Saved entries

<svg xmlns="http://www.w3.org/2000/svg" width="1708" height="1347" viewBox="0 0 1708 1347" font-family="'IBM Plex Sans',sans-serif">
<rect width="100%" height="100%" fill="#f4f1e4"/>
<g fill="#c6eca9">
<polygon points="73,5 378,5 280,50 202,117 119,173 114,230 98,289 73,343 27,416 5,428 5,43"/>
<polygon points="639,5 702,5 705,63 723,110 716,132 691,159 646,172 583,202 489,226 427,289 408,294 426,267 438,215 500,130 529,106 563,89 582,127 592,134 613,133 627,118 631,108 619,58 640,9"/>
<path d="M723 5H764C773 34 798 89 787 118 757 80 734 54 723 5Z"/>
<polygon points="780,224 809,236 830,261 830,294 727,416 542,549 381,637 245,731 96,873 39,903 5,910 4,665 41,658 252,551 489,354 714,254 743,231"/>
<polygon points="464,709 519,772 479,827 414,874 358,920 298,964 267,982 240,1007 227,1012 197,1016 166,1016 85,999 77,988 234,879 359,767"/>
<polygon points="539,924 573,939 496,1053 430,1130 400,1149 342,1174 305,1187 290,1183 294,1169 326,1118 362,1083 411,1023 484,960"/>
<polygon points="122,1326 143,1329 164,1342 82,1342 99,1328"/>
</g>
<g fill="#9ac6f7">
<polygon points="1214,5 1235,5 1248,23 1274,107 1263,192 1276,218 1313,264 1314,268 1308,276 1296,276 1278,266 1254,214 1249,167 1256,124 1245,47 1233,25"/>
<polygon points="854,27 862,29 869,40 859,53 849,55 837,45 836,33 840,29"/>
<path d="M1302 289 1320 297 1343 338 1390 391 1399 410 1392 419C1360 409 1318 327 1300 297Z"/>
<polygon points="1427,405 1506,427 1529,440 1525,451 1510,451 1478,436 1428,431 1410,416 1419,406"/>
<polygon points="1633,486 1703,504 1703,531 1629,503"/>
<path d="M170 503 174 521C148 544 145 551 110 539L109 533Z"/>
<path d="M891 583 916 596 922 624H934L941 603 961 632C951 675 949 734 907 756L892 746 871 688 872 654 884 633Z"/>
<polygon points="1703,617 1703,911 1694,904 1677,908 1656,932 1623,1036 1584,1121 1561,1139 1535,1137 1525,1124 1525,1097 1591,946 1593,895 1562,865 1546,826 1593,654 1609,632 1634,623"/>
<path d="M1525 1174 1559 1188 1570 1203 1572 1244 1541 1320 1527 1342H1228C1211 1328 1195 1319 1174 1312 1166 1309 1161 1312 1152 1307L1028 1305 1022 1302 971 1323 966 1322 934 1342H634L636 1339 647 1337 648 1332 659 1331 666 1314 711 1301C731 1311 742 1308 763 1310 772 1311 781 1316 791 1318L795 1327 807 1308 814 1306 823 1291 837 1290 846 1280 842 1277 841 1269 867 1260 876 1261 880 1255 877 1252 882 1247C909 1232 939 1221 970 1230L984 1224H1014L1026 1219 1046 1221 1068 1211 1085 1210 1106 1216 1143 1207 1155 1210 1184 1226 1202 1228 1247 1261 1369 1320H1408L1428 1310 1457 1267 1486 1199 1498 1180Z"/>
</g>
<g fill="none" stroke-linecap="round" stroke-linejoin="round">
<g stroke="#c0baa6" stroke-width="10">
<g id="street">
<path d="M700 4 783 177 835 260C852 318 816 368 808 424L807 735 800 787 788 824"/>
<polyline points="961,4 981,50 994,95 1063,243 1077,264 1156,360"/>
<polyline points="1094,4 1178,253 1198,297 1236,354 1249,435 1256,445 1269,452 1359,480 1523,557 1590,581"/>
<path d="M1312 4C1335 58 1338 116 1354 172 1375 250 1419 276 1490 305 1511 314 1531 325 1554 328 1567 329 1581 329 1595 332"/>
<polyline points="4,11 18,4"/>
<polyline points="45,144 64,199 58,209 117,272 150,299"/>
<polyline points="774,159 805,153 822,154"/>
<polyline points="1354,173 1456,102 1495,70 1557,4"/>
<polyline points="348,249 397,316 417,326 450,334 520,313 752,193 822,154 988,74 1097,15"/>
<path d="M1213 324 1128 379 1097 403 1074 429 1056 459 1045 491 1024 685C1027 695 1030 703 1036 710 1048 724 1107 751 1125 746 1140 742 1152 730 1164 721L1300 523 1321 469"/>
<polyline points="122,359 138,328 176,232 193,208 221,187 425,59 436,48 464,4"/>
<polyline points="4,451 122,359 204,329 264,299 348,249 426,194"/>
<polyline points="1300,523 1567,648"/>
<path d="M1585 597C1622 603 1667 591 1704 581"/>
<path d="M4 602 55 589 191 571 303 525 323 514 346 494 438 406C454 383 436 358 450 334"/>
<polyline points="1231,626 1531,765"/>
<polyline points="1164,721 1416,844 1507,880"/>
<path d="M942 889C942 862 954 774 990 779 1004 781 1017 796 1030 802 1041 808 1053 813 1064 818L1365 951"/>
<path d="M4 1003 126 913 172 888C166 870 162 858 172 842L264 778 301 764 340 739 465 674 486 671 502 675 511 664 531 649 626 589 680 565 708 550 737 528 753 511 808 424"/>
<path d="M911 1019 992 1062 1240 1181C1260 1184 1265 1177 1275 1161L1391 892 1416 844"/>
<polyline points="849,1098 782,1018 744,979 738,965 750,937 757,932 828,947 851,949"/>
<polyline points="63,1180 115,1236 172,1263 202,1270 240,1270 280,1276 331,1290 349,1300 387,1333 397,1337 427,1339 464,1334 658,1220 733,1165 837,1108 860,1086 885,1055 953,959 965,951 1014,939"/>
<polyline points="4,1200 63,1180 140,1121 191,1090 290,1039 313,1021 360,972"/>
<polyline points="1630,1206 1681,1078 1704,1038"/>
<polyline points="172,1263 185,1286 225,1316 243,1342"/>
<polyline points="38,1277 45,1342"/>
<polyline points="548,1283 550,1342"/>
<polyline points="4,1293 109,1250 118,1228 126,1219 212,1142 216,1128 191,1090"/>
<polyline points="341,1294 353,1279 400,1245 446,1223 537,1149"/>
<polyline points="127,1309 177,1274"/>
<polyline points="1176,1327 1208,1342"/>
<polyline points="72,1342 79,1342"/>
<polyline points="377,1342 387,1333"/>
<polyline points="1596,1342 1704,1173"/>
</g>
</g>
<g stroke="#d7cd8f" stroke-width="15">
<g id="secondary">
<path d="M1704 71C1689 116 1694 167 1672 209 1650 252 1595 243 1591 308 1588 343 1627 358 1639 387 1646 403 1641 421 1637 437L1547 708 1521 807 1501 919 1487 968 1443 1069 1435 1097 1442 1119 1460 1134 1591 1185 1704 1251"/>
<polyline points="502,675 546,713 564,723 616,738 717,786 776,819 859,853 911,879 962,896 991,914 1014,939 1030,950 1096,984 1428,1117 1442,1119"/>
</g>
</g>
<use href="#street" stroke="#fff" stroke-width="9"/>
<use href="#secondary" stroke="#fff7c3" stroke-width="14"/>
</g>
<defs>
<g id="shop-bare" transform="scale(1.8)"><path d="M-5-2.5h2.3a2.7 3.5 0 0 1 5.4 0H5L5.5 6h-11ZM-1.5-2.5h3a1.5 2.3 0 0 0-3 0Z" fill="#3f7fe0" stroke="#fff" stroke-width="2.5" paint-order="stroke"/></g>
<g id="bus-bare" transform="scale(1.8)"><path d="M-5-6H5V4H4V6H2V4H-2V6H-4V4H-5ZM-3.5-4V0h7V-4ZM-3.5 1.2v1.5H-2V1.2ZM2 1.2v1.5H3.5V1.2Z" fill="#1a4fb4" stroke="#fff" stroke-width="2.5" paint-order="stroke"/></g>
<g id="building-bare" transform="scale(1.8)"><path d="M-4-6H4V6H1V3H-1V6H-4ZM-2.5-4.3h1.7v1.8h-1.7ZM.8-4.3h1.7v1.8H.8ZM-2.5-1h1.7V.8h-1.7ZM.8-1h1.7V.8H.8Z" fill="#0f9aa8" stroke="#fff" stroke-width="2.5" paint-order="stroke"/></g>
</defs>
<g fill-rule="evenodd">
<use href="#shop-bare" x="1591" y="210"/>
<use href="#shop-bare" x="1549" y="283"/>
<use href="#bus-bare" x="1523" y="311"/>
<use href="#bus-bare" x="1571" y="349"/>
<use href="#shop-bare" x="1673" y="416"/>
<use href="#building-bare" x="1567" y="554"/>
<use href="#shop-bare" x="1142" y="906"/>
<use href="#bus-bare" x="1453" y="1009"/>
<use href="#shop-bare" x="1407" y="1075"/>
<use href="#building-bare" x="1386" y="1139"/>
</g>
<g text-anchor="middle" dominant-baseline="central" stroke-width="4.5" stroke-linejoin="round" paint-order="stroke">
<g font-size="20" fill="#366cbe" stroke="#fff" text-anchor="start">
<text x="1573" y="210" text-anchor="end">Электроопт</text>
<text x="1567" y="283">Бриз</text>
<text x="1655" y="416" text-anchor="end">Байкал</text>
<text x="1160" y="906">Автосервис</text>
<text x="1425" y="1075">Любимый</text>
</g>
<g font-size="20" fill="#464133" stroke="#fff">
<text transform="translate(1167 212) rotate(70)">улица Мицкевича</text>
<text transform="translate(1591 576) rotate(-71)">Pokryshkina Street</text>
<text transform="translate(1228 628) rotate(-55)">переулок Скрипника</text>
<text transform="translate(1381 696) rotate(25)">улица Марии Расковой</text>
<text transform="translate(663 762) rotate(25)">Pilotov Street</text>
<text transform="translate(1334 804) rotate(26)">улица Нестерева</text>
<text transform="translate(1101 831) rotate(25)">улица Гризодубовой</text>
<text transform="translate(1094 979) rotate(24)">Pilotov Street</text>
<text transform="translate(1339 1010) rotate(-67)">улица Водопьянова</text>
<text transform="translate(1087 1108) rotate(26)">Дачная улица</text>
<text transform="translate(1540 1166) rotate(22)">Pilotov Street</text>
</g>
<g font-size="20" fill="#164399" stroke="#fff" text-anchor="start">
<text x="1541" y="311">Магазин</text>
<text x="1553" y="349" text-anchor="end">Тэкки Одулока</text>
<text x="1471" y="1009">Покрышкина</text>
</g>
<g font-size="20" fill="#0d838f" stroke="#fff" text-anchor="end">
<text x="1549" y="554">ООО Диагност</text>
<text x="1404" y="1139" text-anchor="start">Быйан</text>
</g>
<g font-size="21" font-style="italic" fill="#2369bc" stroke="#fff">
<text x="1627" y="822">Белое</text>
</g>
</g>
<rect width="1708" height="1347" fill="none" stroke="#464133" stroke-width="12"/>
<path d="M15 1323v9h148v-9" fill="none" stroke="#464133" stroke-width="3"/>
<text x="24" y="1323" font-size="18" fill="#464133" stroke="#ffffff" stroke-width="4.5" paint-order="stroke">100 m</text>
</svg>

How to complete this task => In the records above, the lines containing the string "round" should be counted; give only the total.

Solution for this task => 2